Жюстин встал и подвел Вийона к окну. Они выглянули на шумную улицу. Взгляд поэта остановился на островерхих крышах парижских домов. На башнях церквей, на пинаклях, навершиях, напоминавших глаза трупов.
– Мой брат был мечтателем, – сказал он. – Хотел изменить этот паршивый город. Верил, что близится конец эпохи грязи и вони. Что люди очистятся и станут лучше.
– И кто же мог его убить?
– Тот, кто не хочет, чтобы человек освободился от оков тьмы. Тот, кто ненавидит печатное слово, предпочитая, чтобы люди боялись тьмы и были как дети, которых можно убедить в чем угодно. Чтобы они не читали книг и не получали знаний и истин, что в них содержатся. Спрашиваешь, кто его ненавидел? Священники и монахи. Наверняка его преподобие епископ Парижа. Но ни один из них не поднял бы на него руку. Потому что времена, в которые мы живем, уже меняются! Взгляни, взгляни туда! – Жюстин указал на далекое строение, возле которого суетились каменщики.

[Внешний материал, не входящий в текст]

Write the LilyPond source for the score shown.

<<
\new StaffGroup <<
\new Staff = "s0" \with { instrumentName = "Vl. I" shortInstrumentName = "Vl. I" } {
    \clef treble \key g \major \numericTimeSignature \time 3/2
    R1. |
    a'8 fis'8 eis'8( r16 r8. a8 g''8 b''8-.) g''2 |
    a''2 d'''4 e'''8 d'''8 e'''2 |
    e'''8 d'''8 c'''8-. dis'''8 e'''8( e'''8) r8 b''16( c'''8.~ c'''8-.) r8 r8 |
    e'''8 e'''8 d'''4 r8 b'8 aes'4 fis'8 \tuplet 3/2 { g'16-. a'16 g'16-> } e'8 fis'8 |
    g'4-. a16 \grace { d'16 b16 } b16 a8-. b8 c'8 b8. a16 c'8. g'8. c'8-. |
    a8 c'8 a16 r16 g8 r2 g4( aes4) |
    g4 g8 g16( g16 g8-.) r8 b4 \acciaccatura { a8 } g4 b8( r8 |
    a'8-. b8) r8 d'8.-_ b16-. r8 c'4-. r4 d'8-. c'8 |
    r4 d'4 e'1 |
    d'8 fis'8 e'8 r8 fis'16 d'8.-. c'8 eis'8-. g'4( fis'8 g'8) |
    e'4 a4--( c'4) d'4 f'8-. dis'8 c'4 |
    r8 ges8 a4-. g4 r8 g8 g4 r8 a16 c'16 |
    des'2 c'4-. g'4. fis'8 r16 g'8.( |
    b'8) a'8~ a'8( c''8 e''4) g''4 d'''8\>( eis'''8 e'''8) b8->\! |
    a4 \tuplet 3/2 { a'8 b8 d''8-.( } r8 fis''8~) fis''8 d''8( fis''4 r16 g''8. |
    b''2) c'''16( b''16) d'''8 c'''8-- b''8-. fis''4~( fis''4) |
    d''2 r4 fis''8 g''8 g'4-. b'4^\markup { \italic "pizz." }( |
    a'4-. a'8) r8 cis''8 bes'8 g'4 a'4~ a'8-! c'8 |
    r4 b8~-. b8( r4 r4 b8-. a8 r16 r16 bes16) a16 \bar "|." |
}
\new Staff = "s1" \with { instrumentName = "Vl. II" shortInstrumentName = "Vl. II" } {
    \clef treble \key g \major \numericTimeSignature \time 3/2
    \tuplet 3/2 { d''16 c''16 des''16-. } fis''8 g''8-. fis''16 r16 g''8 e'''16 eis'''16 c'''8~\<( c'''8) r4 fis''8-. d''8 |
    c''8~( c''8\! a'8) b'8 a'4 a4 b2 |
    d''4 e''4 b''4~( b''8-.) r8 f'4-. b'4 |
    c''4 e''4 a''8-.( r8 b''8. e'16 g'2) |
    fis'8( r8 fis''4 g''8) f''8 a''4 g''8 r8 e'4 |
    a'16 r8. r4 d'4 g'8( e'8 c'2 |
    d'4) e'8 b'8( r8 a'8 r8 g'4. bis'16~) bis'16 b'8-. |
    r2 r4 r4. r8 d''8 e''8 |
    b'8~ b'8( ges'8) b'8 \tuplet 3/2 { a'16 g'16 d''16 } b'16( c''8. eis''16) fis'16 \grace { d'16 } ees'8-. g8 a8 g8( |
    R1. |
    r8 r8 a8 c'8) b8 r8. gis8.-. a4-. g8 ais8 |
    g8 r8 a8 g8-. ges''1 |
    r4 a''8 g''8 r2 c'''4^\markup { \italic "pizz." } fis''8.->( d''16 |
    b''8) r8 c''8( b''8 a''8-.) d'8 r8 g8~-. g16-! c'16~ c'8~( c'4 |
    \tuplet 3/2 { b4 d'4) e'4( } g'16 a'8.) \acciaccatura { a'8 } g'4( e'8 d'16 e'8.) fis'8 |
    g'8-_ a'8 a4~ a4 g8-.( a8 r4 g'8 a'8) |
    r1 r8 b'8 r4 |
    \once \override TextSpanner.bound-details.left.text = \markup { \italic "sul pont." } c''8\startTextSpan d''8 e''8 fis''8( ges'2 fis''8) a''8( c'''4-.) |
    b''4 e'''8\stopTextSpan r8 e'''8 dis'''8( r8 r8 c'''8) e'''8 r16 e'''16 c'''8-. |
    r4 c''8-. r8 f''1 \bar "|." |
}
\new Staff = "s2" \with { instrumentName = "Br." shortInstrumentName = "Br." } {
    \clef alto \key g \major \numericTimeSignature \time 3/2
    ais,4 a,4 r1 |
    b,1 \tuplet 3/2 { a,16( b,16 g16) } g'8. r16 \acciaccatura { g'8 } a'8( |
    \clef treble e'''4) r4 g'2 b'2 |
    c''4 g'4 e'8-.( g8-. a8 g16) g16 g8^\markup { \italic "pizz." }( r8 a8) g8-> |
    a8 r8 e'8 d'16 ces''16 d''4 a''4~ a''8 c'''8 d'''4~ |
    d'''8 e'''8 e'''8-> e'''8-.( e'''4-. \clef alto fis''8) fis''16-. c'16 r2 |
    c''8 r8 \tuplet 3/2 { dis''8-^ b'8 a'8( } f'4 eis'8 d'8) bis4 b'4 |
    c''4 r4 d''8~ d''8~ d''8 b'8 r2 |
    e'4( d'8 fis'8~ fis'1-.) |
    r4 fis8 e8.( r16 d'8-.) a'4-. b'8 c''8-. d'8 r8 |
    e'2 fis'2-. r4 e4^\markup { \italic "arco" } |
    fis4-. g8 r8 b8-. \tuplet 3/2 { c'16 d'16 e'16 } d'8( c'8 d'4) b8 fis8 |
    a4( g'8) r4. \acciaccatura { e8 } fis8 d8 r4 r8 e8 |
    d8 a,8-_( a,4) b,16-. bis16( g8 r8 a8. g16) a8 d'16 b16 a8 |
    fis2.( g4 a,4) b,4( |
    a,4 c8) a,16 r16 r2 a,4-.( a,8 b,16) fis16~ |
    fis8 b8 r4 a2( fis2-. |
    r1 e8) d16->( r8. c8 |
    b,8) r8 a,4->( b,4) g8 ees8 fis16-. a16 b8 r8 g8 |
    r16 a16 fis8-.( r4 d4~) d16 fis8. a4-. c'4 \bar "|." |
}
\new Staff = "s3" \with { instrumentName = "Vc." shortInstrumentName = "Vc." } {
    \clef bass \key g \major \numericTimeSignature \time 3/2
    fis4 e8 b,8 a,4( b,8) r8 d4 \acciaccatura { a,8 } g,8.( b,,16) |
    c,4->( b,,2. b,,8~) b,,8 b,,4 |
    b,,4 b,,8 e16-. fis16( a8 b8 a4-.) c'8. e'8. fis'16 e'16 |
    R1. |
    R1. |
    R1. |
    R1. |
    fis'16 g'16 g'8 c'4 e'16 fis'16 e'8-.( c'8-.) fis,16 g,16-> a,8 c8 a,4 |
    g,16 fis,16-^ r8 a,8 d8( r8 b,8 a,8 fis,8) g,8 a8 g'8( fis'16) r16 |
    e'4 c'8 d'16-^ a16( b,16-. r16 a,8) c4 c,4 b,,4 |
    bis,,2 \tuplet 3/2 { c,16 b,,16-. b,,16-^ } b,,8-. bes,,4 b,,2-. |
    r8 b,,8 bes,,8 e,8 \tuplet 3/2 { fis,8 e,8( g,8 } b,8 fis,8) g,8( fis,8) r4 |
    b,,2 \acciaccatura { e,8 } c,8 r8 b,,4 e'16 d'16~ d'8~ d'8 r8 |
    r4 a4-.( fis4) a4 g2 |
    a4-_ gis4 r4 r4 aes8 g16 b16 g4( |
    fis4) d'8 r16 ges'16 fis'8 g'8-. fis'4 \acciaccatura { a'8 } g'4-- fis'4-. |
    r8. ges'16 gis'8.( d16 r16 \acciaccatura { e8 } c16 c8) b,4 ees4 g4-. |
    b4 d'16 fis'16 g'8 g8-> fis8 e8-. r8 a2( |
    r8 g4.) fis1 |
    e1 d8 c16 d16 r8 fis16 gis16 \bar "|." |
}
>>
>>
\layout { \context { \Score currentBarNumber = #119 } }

Вийон напряг зрение. Здание возводилось в странном стиле, которого он ни разу не видывал. Вместо «прусской» стены фасад был украшен сверху листьями аканта, розеттами, венцами и канделябрами.
– Это флорентийский стиль, – пояснил Жюстин. – Тезис, антитезис и синтез римского и греческого искусства. Вот она, квинтэссенция скульптур Донателло, которая приведет к тому, что Париж из города бедности и нищеты превратится в новый Римский форум.

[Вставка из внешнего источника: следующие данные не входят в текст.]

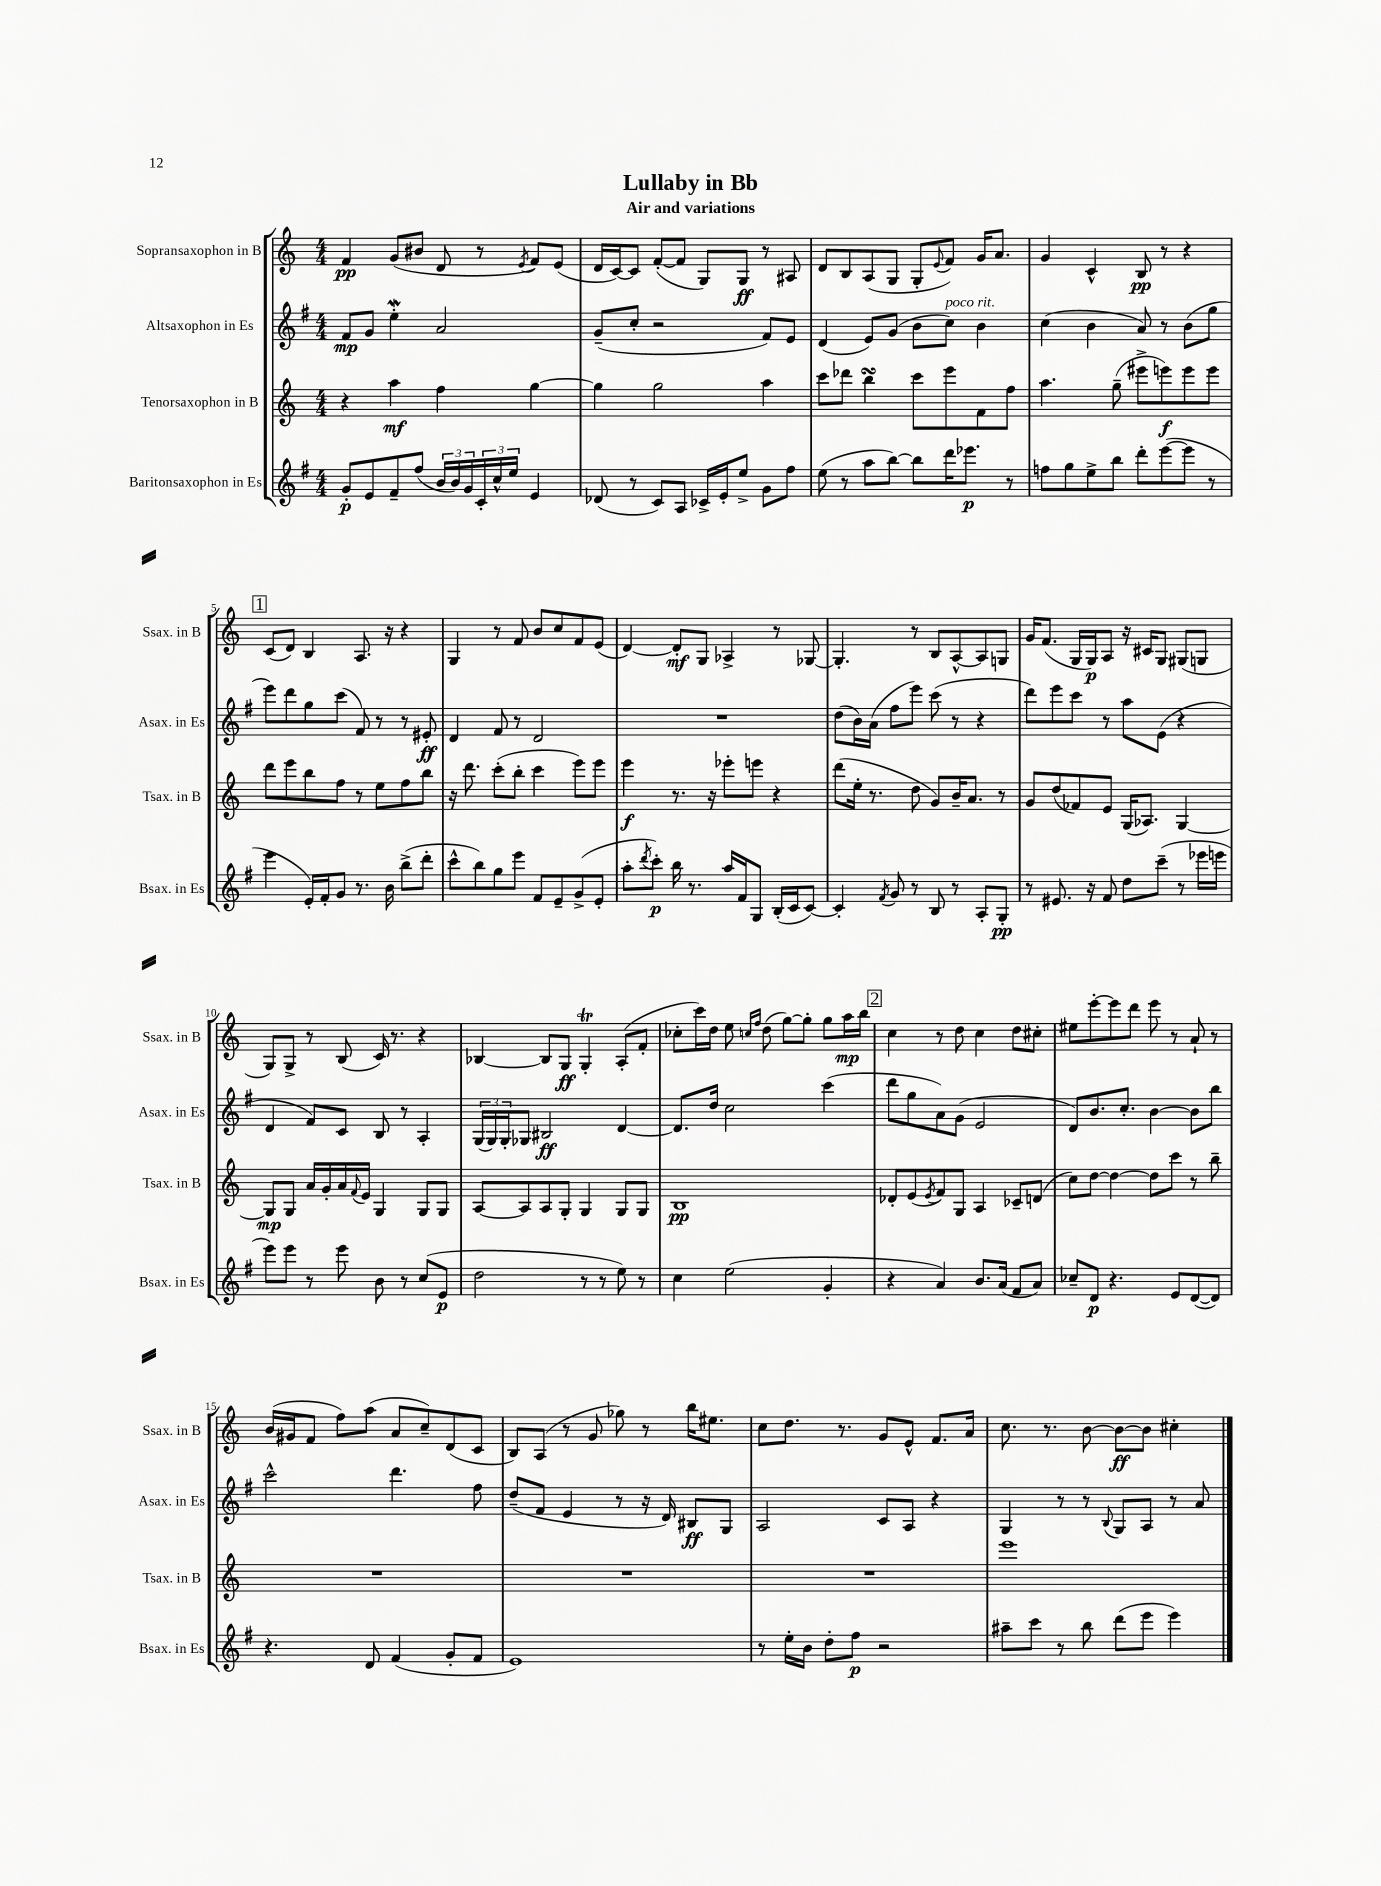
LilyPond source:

– Я ищу убийцу, а вы… об архитектуре? Чем это поможет?
– Убийца связан с тем, что уходит, господин Вийон. Что-то подсказывает мне, что найдешь ты его в старых церквях полным страха и суеверий. Чувствую, что в нем есть нечто от мира, который уходит…
– Эх, одни слова…
– Приходи, когда узнаешь что-то, – произнес Жюстин. – Я помогу тебе во всем, поэт. Этот разбойник не может убивать людей… И их мечты.
Собор Богоматери
Маргарита Гарнье ехала на раскачивающейся повозке, которую тащили слуги; она была привязана крестом на деревянных козлах, покрыта рваниной, из-под которой выглядывала нагая грудь. Гнилая свекла вдруг ударила ей в лицо, оставив мерзкое вонючее пятно на носу и щеке. Маргарита скорчилась, насколько ей позволяли веревки.

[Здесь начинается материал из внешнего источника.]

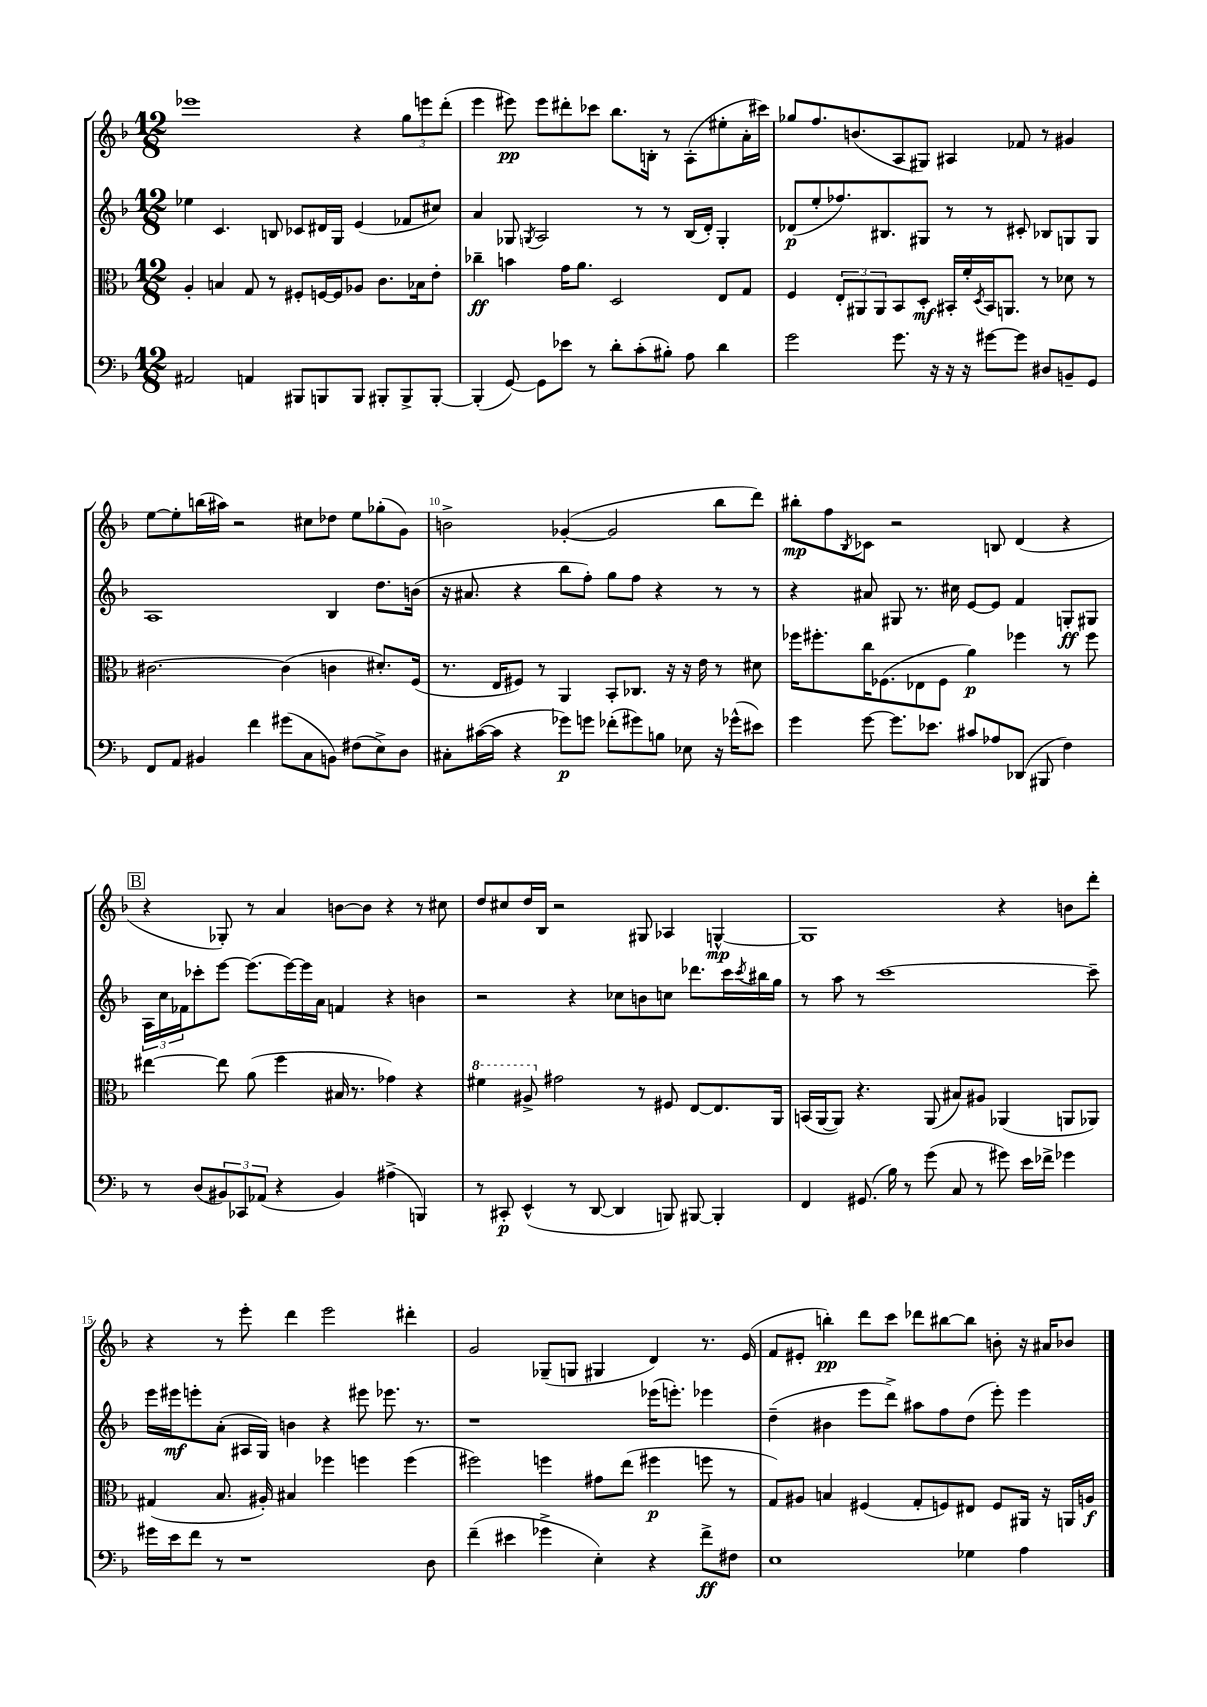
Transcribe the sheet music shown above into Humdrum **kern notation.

– Ведьма! Шлюха! Убийца! – выла толпа.
– На костер колдунью!
– В адское пламя чертову девку!
– Смерть! В петлю!
Рыдания сотрясли худые плечи невиновной убийцы, когда она смотрела на море голов. Въехали на Банковский мост, ведущий из парижского Сите на правый берег Сены, а толпа, зажатая между рядами домов банкиров да золотых дел мастеров, приветствовала Маргариту воем и свистом. Она смотрела, рыдая, на красные, грязные, неразличимые лица парижской черни. На кривые рты с дырами от испорченных зубов, на губы, что выплевывали в нее богохульства и крики. На тупые морды, глупые лица, красные носы и водянистые глаза. На кулаки, бездумные взгляды, поросшие полипами носы, бородавчатые щеки и плохо заросшие шрамы. Толпа ненавидела. Толпа жаждала ее смерти.
* * *
Вийон стоял перед центральным порталом собора Парижской Богоматери. Он тоже слышал крики и свист толпы, вопли ярости, эхом разносящиеся по узким улочкам Сите. Перед ним, над огромными двустворчатыми дверьми собора, высился портал Страшного суда, а святой Михаил смотрел вниз пустыми каменными глазами. В руке он держал весы с человеческими поступками, грешными и благочестивыми.
Возносился вверх огромный собор Богоматери – мрачный, мощный, устремленный в небеса, нависая над островом на Сене громадьем башен. Словно огромный мост, соединяющий запятнанную грехами землю с далекими и прекрасными небесами. Но небо было не для Вийона. Он направился к дверям. Перед воротами заметил жалкую кучку лохмотьев. На ступенях просил милостыню маленький ребенок. На месте глаз его были два темных пятна.